* **Tâche 1**: Présentez en tableau Markdown les lignes des rangées situées entre celle qui contient « 醫院）實名登記回鄉證，預約月經乾淨後 3-7 天之內的分診掛 » et celle qui contient « 第四部分：香港用戶北上做輸卵管檢查 », bornes incluses, sans les lignes vides. Donnez-lui deux colonnes, « Numéro » et « Ligne ».

* **Texte**:

————————

COLLAGE, physique
La durée de vie des collages
Les sarcophages des Égyptiens étaient collés avec du lait empoisonné. Conservés dans les pyramides, leurs collages durent encore. Les ingénieurs de l'aéronautique répètent que « ce n'est pas la résistance du collage qui les intéresse mais le niveau auquel elle peut descendre pendant la durée de vie de l'avion ». Un collage fort est très difficile à défaire et pourtant le décollement est le problème le plus redouté des constructeurs. La durée de vie des collages est caractérisée par l'existence de seuils au-delà desquels ils se dégradent. L'évaluation est d'autant plus délicate que les niveaux de contrainte, les variations de température et la composition de l'environnement auquel le joint sera exposé ne sont pas quantifiées.

————————

* **Tâche 2**: Reproduisez tel quel le passage du texte sur le collage allant de « COLLAGE, physique » à « sont pas quantifiées. », bornes incluses.

————————

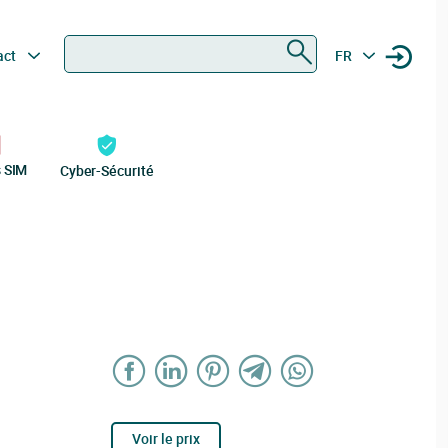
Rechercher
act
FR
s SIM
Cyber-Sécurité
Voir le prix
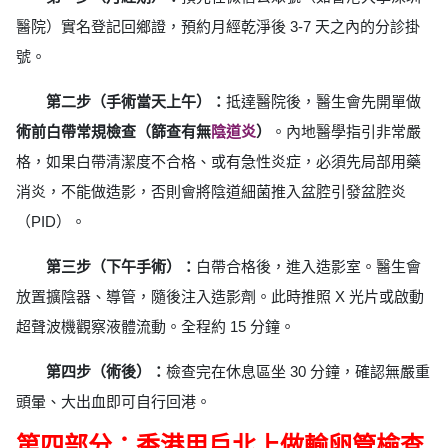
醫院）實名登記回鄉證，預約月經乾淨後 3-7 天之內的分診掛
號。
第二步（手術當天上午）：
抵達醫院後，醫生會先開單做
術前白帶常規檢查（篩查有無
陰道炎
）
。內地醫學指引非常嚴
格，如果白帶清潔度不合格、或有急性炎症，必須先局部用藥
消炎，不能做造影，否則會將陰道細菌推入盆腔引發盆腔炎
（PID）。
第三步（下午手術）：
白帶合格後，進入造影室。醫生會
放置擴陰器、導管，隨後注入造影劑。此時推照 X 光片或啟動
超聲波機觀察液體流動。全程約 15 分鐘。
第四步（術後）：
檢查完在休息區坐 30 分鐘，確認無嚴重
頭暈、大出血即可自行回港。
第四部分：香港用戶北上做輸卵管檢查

————————

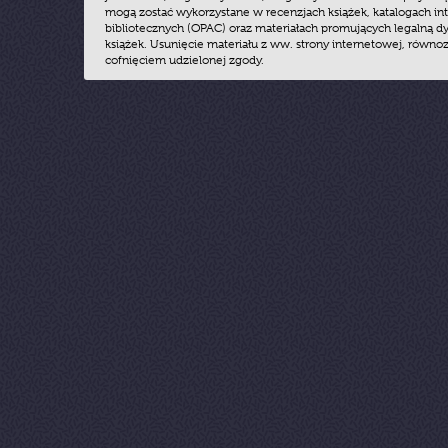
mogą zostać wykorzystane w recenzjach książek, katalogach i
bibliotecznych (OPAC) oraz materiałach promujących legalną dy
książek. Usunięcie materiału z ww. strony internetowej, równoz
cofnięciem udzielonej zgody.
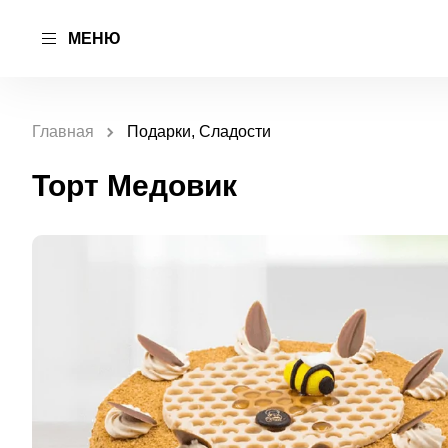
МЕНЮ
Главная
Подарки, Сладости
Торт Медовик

————————

* **Résultat 1**:
| Numéro | Ligne |
|---|---|
| 1 | 醫院）實名登記回鄉證，預約月經乾淨後 3-7 天之內的分診掛 |
| 2 | 號。 |
| 3 | 第二步（手術當天上午）： |
| 4 | 抵達醫院後，醫生會先開單做 |
| 5 | 術前白帶常規檢查（篩查有無 |
| 6 | 陰道炎 |
| 7 | ） |
| 8 | 。內地醫學指引非常嚴 |
| 9 | 格，如果白帶清潔度不合格、或有急性炎症，必須先局部用藥 |
| 10 | 消炎，不能做造影，否則會將陰道細菌推入盆腔引發盆腔炎 |
| 11 | （PID）。 |
| 12 | 第三步（下午手術）： |
| 13 | 白帶合格後，進入造影室。醫生會 |
| 14 | 放置擴陰器、導管，隨後注入造影劑。此時推照 X 光片或啟動 |
| 15 | 超聲波機觀察液體流動。全程約 15 分鐘。 |
| 16 | 第四步（術後）： |
| 17 | 檢查完在休息區坐 30 分鐘，確認無嚴重 |
| 18 | 頭暈、大出血即可自行回港。 |
| 19 | 第四部分：香港用戶北上做輸卵管檢查 |

* **Résultat 2**:
COLLAGE, physique
La durée de vie des collages
Les sarcophages des Égyptiens étaient collés avec du lait empoisonné. Conservés dans les pyramides, leurs collages durent encore. Les ingénieurs de l'aéronautique répètent que « ce n'est pas la résistance du collage qui les intéresse mais le niveau auquel elle peut descendre pendant la durée de vie de l'avion ». Un collage fort est très difficile à défaire et pourtant le décollement est le problème le plus redouté des constructeurs. La durée de vie des collages est caractérisée par l'existence de seuils au-delà desquels ils se dégradent. L'évaluation est d'autant plus délicate que les niveaux de contrainte, les variations de température et la composition de l'environnement auquel le joint sera exposé ne sont pas quantifiées.